Big data best practice means a best-of-breed approach
This is a guest blogpost by Sebastian Darrington, UK MD at Exasol
The days of operating a single vendor IT software estate are behind us. Such is the pace of innovation and change, putting all your eggs in one basket simply won’t do.
Businesses need the ability to mix and match, leveraging the very best new and existing technologies for the task at hand. Nowhere is this more clearly the case than with big data, analytics and the cloud.
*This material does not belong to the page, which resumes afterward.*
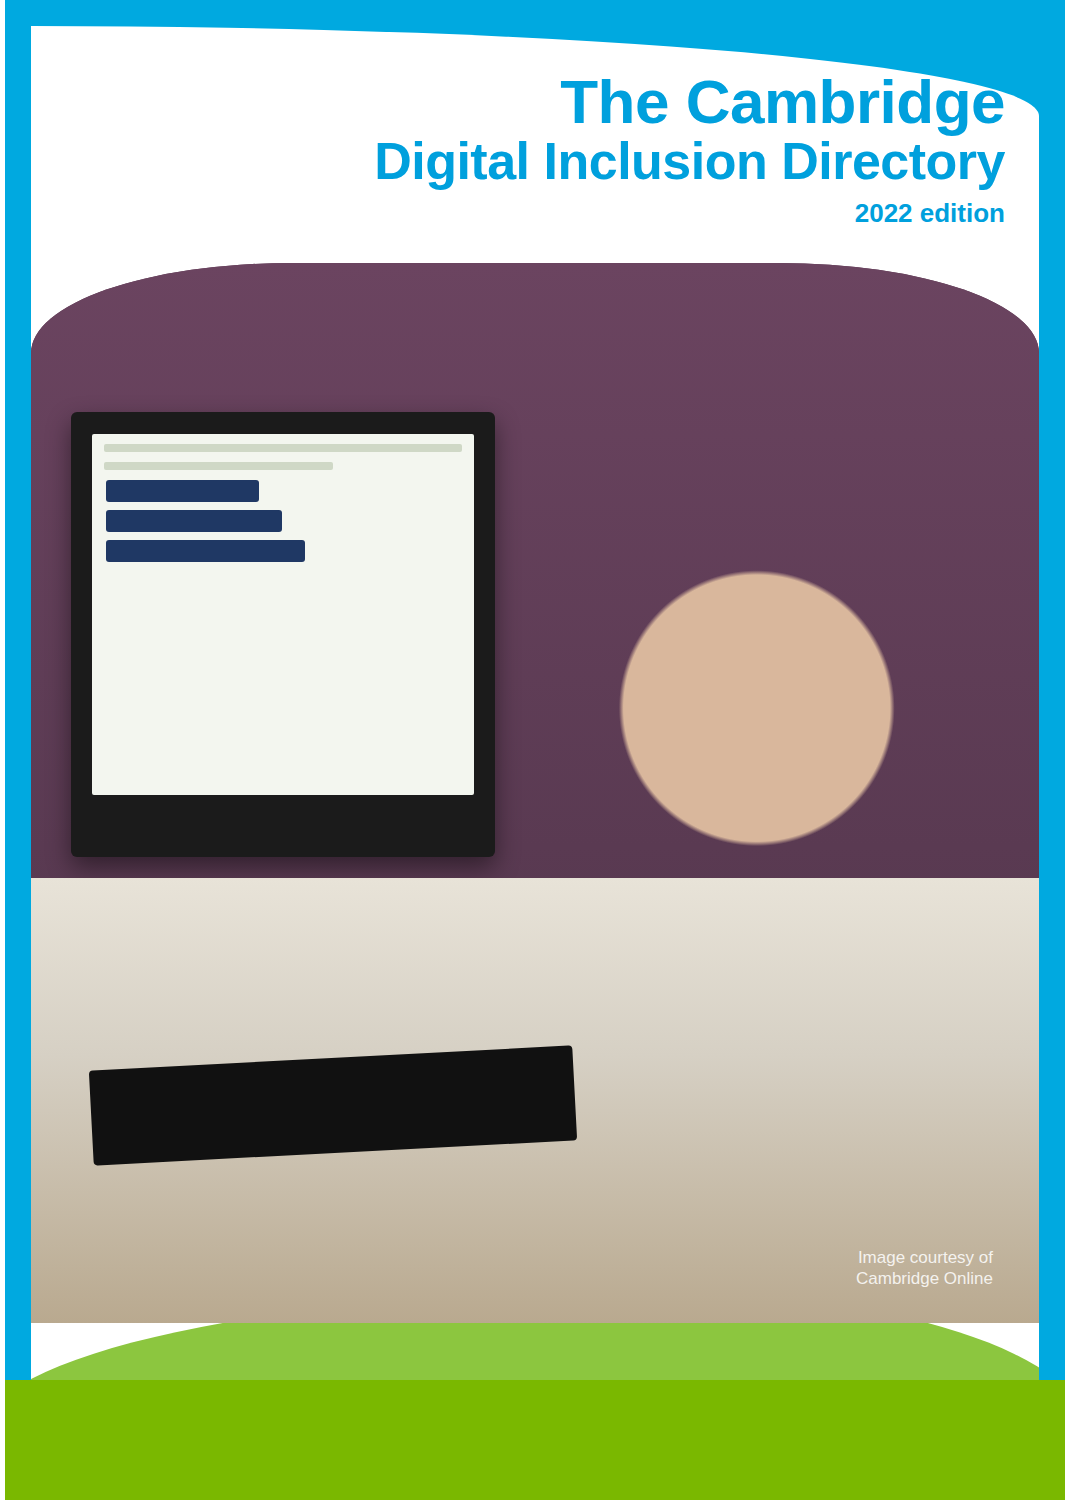The Cambridge Digital Inclusion Directory
2022 edition
Image courtesy of
Cambridge Online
Data brings clear benefits to any business that harnesses it. From greater insight, more informed decision-making, to better efficiencies of operation and execution. Big data that is used correctly can unlock opportunities far beyond those achievable with individual silos of information. However, to achieve this requires the right tools, interoperability between systems and the organisational buy-in to use it properly. This is why the market for data warehouses alone is forecast to grow to $20 billion by 2022 according to Market Research Media, with the wider market for enterprise data management set to hit $100 billion by 2020, according to MarketsAndMarkets
Single vendor vs multi-vendor
A data warehouse is a system used for reporting and data analysis, and is considered a core component of business intelligence. According to Wikipedia, “DWs are central repositories of integrated data from one or more disparate sources. They store current and historical data in one single place that are used for creating analytical reports for knowledge workers throughout the enterprise.”
The implication and indeed the precedent, has been that this meant a data warehouse implied a single data store into which data was ingested; which in turn meant a single vendor solution.
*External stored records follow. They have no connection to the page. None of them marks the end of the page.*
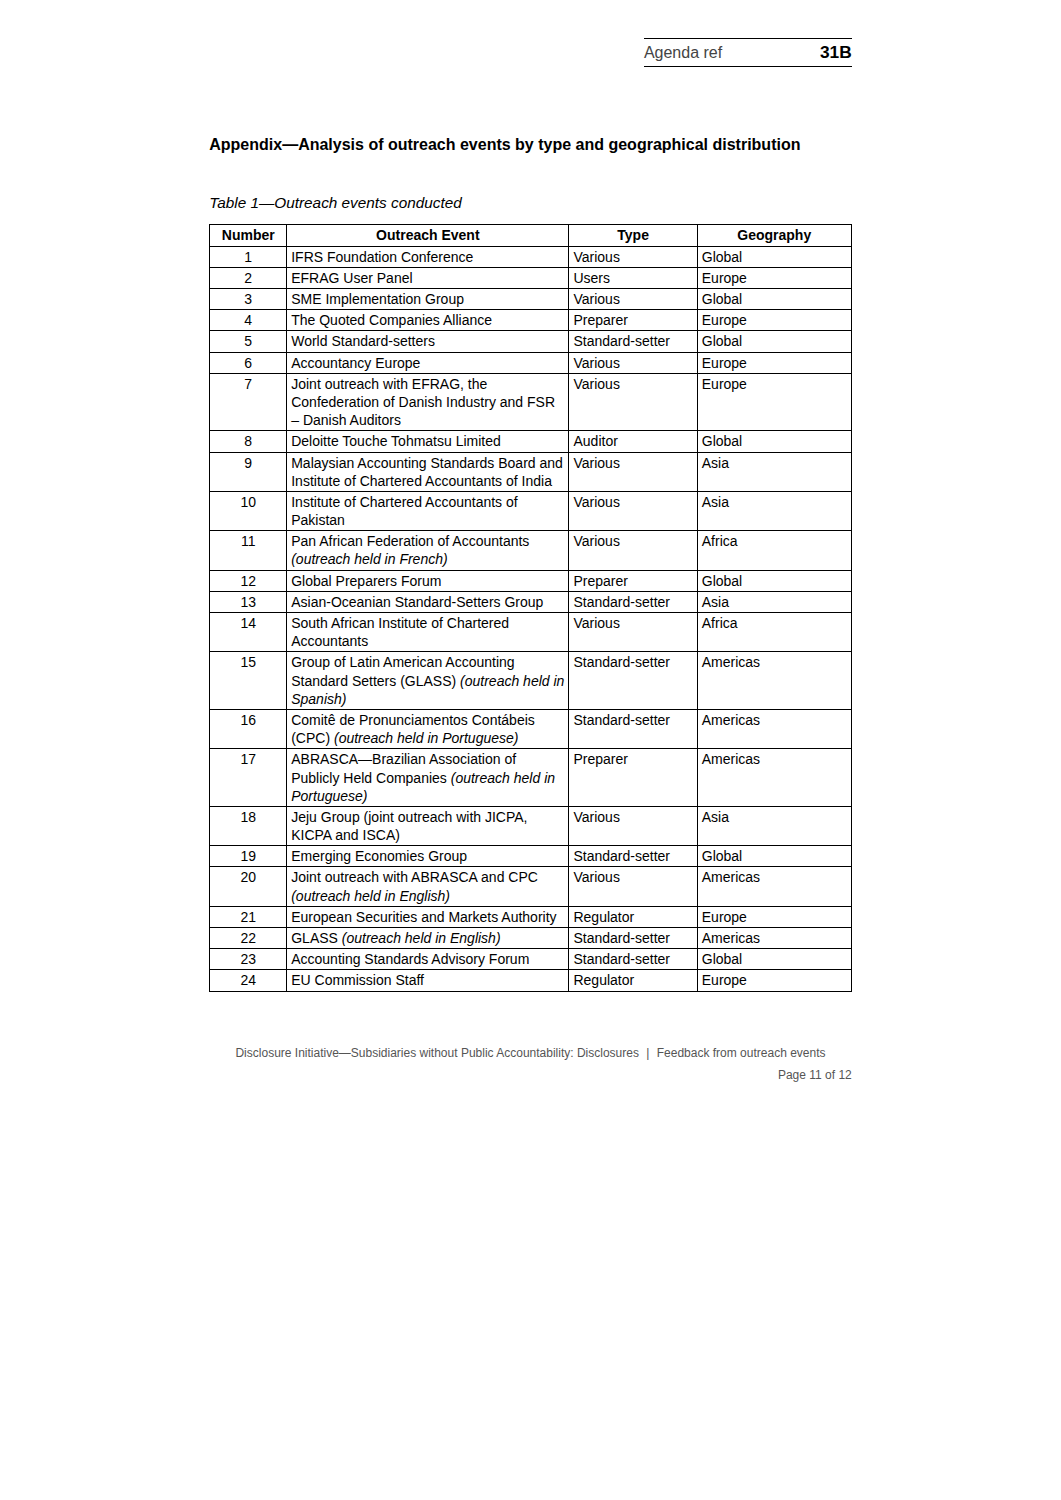Agenda ref 31B
Appendix—Analysis of outreach events by type and geographical distribution
Table 1—Outreach events conducted
| Number | Outreach Event | Type | Geography |
| --- | --- | --- | --- |
| 1 | IFRS Foundation Conference | Various | Global |
| 2 | EFRAG User Panel | Users | Europe |
| 3 | SME Implementation Group | Various | Global |
| 4 | The Quoted Companies Alliance | Preparer | Europe |
| 5 | World Standard-setters | Standard-setter | Global |
| 6 | Accountancy Europe | Various | Europe |
| 7 | Joint outreach with EFRAG, the Confederation of Danish Industry and FSR – Danish Auditors | Various | Europe |
| 8 | Deloitte Touche Tohmatsu Limited | Auditor | Global |
| 9 | Malaysian Accounting Standards Board and Institute of Chartered Accountants of India | Various | Asia |
| 10 | Institute of Chartered Accountants of Pakistan | Various | Asia |
| 11 | Pan African Federation of Accountants (outreach held in French) | Various | Africa |
| 12 | Global Preparers Forum | Preparer | Global |
| 13 | Asian-Oceanian Standard-Setters Group | Standard-setter | Asia |
| 14 | South African Institute of Chartered Accountants | Various | Africa |
| 15 | Group of Latin American Accounting Standard Setters (GLASS) (outreach held in Spanish) | Standard-setter | Americas |
| 16 | Comitê de Pronunciamentos Contábeis (CPC) (outreach held in Portuguese) | Standard-setter | Americas |
| 17 | ABRASCA—Brazilian Association of Publicly Held Companies (outreach held in Portuguese) | Preparer | Americas |
| 18 | Jeju Group (joint outreach with JICPA, KICPA and ISCA) | Various | Asia |
| 19 | Emerging Economies Group | Standard-setter | Global |
| 20 | Joint outreach with ABRASCA and CPC (outreach held in English) | Various | Americas |
| 21 | European Securities and Markets Authority | Regulator | Europe |
| 22 | GLASS (outreach held in English) | Standard-setter | Americas |
| 23 | Accounting Standards Advisory Forum | Standard-setter | Global |
| 24 | EU Commission Staff | Regulator | Europe |
Disclosure Initiative—Subsidiaries without Public Accountability: Disclosures | Feedback from outreach events
Page 11 of 12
The burden of single vendor lock-in, and the inevitable compromises that approach brings with it are unconscionable in today’s agile, decentralised and increasingly data-heavy IT world. It is unlikely that any organisation can extract maximum performance, functionality and features from a single vendor solution that has been designed to appeal to the broadest possible customer base. The emergence of highly customised data warehouses in the cloud and data warehouse as a service (DWaS) is case in point, as organisations demand lower latency, higher-speed analytics, cost-effective processing and the ability to scale on demand.
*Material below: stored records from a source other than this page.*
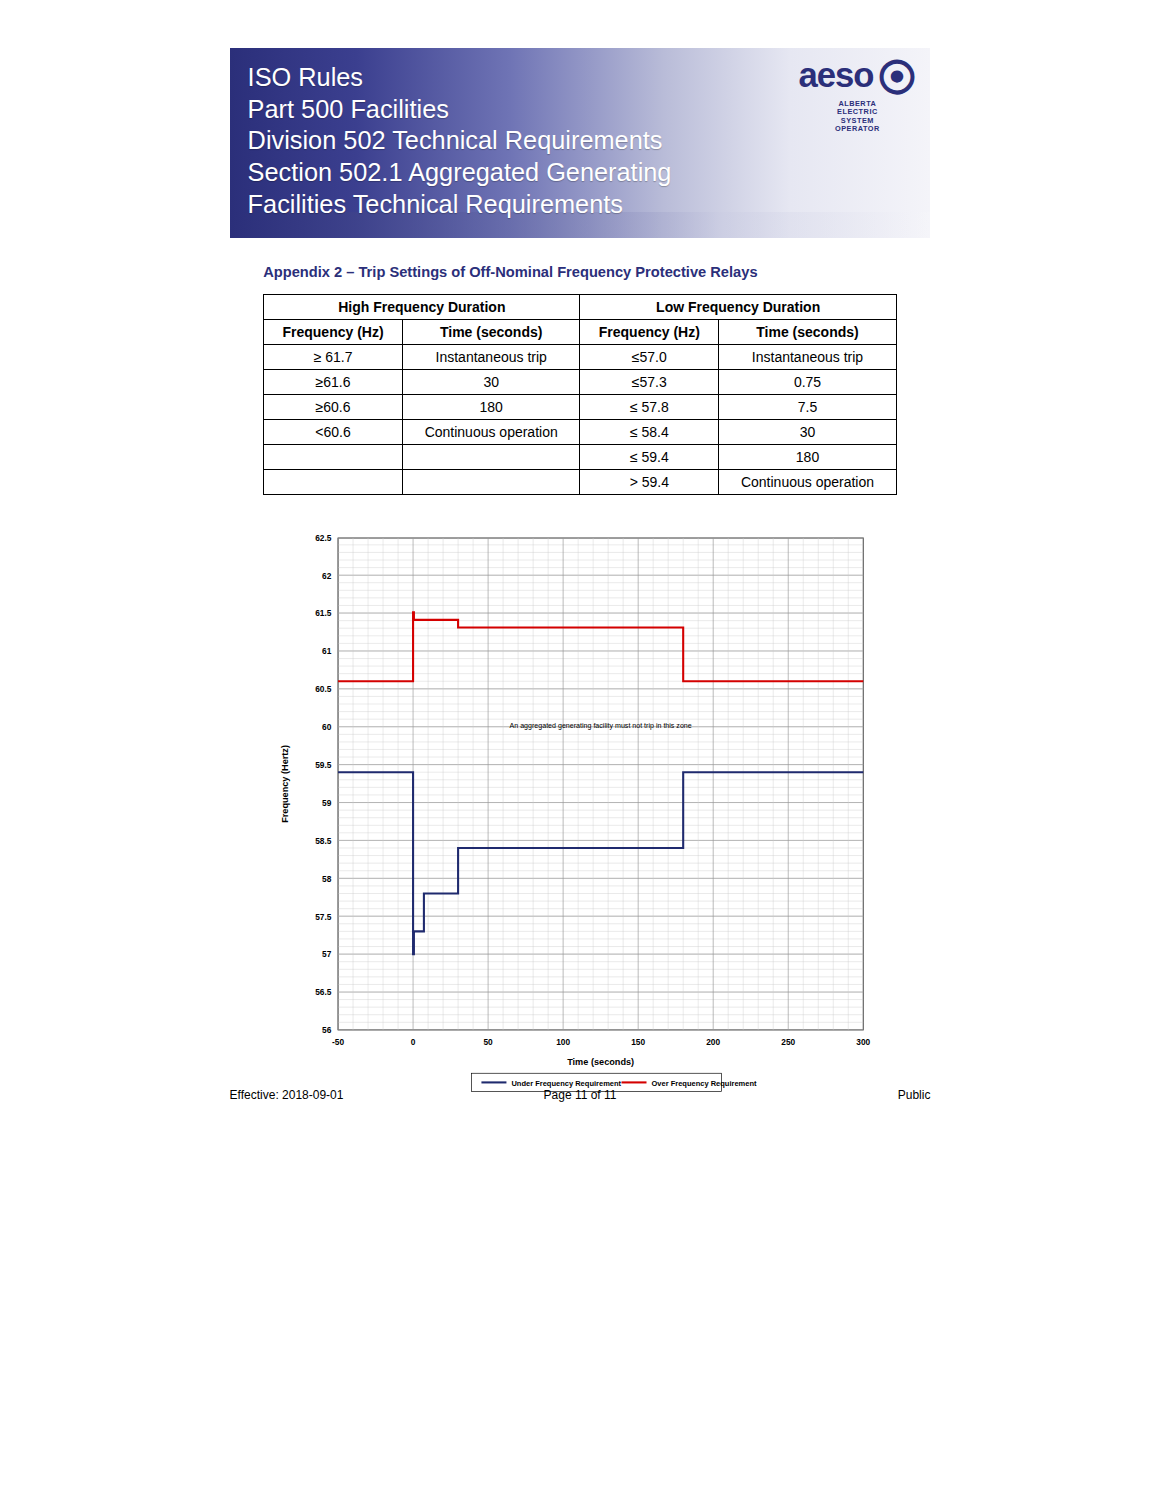ISO Rules
Part 500 Facilities
Division 502 Technical Requirements
Section 502.1 Aggregated Generating Facilities Technical Requirements
aeso⦿
ALBERTA
ELECTRIC
SYSTEM
OPERATOR
Appendix 2 – Trip Settings of Off-Nominal Frequency Protective Relays
| High Frequency Duration | Low Frequency Duration |
| --- | --- |
| Frequency (Hz) | Time (seconds) | Frequency (Hz) | Time (seconds) |
| ≥ 61.7 | Instantaneous trip | ≤57.0 | Instantaneous trip |
| ≥61.6 | 30 | ≤57.3 | 0.75 |
| ≥60.6 | 180 | ≤ 57.8 | 7.5 |
| <60.6 | Continuous operation | ≤ 58.4 | 30 |
| | | ≤ 59.4 | 180 |
| | | > 59.4 | Continuous operation |
62.5 62 61.5 61 60.5 60 59.5 59 58.5 58 57.5 57 56.5 56 -50 0 50 100 150 200 250 300 Time (seconds) Frequency (Hertz) An aggregated generating facility must not trip in this zone Under Frequency Requirement Over Frequency Requirement
Effective: 2018-09-01
Page 11 of 11
Public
Back in 2012 Gartner introduced the term “Logical Data Warehouse”, the idea being that you didn’t have to have a single data store, but instead could leverage best of breed data stores such as Hadoop or NoSQL technologies and present them as a single aggregated data source without the need to necessarily ingest the data first.
The idea has evolved over the last five years, but the fundamental premise remains: Organisations investing in data warehousing need to architect their solution based on a best of breed multi-vendor strategy. One that allows for good deal-making and competitive tendering among vendors vying for your custom, cost and time-effective incremental change and the most extensive level of compatibility between systems and processing platforms. Doing so allows the resource to grow and shift with the business, rather than become a fixed-point release that ultimately ages to become an impediment to progress.
Making the pieces fit
An effective data warehouse is the beating heart of your data strategy and consolidates or aggregates various raw data formats and multiple sources through a single presentation layer. This is why interoperability is so critical. This centralised data hub can then be used to correlate data and deliver a single version of the truth to all data consumers within an organisation whether they be BI analysts, data scientists, line of business users, analytics engines, visualisation systems, marketing communications platforms or even AI algorithms; either in near-real-time or on a periodic basis.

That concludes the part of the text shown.